La Jornada
En forma característica
de generalización tuitera que tan buenos resultados le ha aportado, el
presidente Donald Trump calificó a los inmigrantes que están siendo
deportados de Estados Unidos como
pandillerosy
narcotraficantes. Semejante postura fue ratificada ayer por el secretario de Seguridad Interior de la nación vecina, John Kelly, quien aseguró en una nota oficial que de los 680 extranjeros indocumentados que fueron arrestados la semana pasada en distintas ciudades,
apoximadamente 75 por ciento son criminales, condenados, según afirmó, por homicidio, abuso sexual, narcotráfico, desórdenes, portación ilegal de armas o por conducir en estado de embriaguez. Los detenidos, dijo el funcionario,
representaban una amenaza a la seguridad pública, a la seguridad de nuestras fronteras y a la integridad del sistema migratorio del país.
Sin embargo, el sábado pasado, el Servicio de Inmigración y Aduanas
(ICE, por sus siglas en inglés) había señalado que los arrestos
referidos eran
operaciones rutinarias, lo que indicaría que los detenidos son simplemente personas sin documentos migratorios.
Por su parte, organizaciones de defensa de migrantes han denunciado
un incremento en la frecuencia e intensidad de las redadas de los
agentes del ICE contra extranjeros sin acusaciones penales.
Lo cierto es que el gobierno de Trump ha vuelto a tender sobre su
política xenofóbica la cortina de humo del combate a la criminalidad,
tal y como lo hizo desde que era precandidato presidencial, cuando
expresó su generalización de que los mexicanos que llegan a Estados
Unidos son
violadores y traficantes de drogas, y que no existe información oficial precisa que permita determinar, más allá de los dichos de Kelly, cuántos de los deportados se encuentran, efectivamente, involucrados en actividades delictivas.

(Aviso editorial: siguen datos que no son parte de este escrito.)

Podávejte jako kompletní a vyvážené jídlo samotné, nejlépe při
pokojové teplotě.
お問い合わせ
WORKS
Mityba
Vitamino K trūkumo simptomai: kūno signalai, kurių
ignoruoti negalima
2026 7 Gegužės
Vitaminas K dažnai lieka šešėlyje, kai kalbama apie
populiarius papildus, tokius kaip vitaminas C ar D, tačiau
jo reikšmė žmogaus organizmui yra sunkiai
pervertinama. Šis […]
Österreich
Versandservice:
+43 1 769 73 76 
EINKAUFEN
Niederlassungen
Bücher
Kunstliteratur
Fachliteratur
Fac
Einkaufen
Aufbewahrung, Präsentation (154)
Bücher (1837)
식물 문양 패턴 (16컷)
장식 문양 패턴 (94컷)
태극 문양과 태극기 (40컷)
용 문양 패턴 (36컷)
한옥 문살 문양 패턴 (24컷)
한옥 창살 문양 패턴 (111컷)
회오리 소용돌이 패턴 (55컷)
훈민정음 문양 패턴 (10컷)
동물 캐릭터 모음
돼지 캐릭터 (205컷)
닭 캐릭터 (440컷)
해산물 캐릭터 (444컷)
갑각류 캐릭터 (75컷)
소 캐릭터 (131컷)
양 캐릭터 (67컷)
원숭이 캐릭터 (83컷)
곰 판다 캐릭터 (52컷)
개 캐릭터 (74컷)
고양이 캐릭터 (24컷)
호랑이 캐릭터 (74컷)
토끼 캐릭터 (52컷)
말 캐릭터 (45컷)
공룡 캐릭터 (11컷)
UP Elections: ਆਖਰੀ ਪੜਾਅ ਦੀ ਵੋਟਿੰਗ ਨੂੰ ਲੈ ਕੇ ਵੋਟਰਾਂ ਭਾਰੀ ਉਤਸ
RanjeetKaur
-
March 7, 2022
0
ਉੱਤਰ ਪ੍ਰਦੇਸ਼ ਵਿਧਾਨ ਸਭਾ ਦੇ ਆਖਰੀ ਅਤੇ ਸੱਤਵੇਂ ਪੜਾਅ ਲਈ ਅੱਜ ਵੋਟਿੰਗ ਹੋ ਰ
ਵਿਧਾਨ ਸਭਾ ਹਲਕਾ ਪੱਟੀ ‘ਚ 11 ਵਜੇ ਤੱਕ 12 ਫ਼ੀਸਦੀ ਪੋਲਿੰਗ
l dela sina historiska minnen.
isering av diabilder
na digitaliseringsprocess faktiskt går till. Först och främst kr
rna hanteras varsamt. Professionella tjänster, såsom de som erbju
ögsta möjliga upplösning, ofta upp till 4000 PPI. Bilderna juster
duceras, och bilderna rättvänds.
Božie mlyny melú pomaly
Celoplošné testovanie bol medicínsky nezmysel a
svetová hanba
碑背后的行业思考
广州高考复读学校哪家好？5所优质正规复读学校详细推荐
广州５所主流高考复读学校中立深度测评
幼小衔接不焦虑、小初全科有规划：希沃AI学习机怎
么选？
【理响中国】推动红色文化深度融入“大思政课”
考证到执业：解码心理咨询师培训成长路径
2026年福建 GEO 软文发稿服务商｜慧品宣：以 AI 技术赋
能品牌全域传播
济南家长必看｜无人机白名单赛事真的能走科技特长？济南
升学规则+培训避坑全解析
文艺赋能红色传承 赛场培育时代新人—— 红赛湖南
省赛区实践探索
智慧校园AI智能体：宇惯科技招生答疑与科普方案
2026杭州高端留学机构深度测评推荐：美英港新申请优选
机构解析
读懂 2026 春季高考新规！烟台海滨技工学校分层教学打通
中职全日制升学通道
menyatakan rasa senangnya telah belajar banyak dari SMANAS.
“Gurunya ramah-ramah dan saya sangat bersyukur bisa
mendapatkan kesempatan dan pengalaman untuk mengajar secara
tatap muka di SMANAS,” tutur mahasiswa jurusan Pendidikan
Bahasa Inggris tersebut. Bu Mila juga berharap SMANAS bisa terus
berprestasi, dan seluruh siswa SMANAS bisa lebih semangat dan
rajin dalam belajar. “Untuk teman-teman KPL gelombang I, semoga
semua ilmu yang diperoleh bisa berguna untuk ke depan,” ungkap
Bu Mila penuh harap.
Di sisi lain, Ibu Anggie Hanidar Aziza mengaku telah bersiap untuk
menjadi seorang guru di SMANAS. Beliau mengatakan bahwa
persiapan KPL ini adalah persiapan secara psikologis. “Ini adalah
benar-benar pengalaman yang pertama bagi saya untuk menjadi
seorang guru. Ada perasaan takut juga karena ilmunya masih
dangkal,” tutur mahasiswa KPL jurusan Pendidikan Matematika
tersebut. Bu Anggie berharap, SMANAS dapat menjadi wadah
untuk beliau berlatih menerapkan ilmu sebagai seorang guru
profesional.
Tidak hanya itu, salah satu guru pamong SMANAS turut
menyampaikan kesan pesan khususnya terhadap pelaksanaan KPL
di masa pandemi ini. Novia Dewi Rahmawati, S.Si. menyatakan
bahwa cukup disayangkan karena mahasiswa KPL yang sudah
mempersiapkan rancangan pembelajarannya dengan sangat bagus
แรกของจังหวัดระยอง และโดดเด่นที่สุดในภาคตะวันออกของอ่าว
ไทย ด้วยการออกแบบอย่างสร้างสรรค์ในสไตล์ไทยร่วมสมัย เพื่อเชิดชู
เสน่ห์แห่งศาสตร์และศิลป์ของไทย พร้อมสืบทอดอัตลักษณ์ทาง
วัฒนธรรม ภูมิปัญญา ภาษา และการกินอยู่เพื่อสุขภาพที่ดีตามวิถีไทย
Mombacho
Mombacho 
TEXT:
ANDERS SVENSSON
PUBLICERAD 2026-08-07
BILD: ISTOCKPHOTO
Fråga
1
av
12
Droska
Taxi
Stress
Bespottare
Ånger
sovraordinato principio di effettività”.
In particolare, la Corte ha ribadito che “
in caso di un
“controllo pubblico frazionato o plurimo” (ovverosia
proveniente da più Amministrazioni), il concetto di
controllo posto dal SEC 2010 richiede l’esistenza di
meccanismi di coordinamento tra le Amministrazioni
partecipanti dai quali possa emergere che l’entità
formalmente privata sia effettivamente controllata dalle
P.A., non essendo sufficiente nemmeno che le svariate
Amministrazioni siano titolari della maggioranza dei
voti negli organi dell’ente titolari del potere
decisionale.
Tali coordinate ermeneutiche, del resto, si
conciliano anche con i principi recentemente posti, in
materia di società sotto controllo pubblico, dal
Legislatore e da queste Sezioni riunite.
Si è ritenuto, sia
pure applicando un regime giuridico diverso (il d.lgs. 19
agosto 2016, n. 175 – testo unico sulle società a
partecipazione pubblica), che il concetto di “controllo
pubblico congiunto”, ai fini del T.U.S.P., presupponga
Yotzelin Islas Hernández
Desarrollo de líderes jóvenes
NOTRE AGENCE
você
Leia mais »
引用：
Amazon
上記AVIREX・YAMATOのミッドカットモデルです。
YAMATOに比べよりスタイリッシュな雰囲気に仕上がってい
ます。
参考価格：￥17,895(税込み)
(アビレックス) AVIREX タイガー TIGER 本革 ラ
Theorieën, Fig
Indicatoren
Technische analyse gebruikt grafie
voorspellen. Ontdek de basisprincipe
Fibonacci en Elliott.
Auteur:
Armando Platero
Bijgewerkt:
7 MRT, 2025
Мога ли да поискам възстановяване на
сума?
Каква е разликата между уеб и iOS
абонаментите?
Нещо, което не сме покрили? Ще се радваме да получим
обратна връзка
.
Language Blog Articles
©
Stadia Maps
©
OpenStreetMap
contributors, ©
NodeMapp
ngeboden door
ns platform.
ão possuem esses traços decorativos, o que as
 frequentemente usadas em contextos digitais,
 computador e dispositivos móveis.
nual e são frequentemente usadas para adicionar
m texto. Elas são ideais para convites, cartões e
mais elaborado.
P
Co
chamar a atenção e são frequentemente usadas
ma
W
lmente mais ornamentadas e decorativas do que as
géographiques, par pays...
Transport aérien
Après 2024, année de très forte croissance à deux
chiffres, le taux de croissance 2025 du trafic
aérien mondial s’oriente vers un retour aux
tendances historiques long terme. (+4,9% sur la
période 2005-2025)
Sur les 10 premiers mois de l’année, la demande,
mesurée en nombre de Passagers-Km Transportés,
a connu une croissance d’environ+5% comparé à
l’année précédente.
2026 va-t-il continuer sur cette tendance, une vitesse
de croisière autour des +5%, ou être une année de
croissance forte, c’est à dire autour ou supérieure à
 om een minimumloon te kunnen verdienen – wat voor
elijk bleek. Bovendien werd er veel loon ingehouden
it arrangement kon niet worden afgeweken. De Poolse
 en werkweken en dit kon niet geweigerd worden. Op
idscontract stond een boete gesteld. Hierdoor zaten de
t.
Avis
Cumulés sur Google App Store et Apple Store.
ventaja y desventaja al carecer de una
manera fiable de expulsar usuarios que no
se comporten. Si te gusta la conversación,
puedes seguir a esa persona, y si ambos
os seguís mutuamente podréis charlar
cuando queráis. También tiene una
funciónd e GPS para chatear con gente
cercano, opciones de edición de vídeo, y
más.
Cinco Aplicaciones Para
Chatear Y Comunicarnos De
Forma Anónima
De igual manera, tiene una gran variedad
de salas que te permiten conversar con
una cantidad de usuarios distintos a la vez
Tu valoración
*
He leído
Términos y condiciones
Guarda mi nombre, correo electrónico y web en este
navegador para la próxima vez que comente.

Tales actitudes de la Casa Blanca socavan el orden legal en la
medida en que inducen de manera deliberada a una confusión entre los
delitos y las infracciones administrativas, lo que facilita la
persecución en contra de quienes se encuentran en territorio
estadunidense sin contar con una visa o permiso de trabajo, falta que
corresponde a la segunda de esas categorías y que desde ninguna
perspectiva puede considerarse un crimen.
Por añadidura, las expresiones de Trump y de sus subordinados
contribuyen a exacerbar entre sectores de la sociedad los sentimientos
xenófobos que han sido agitados por el magnate neoyorquino durante su
campaña presidencial y en las primeras semanas de su gestión.
Resulta imperativo exigir que se detenga la campaña de odio contra
los extranjeros en el país vecino, particularmente de los mexicanos, y
que cese la cacería migratoria. Así como la desembozada misoginia de
Trump generó amplias protestas, el recrudecimiento del embate racista
debe ser enfrentado con
movilizaciones de los sectores e individuos estadunidenses comprometidos con los derechos humanos y los valores universales.
Por su parte, las autoridades nacionales deben actuar ante este
atropello continuado y agravado con la firmeza política y diplomática
necesarias, no sólo para hacer ver al gobierno estadunidense que el país
respalda con determinación a sus ciudadanos en el extranjero, sino para
recuperar el poder de convocatoria ante la sociedad mexicana.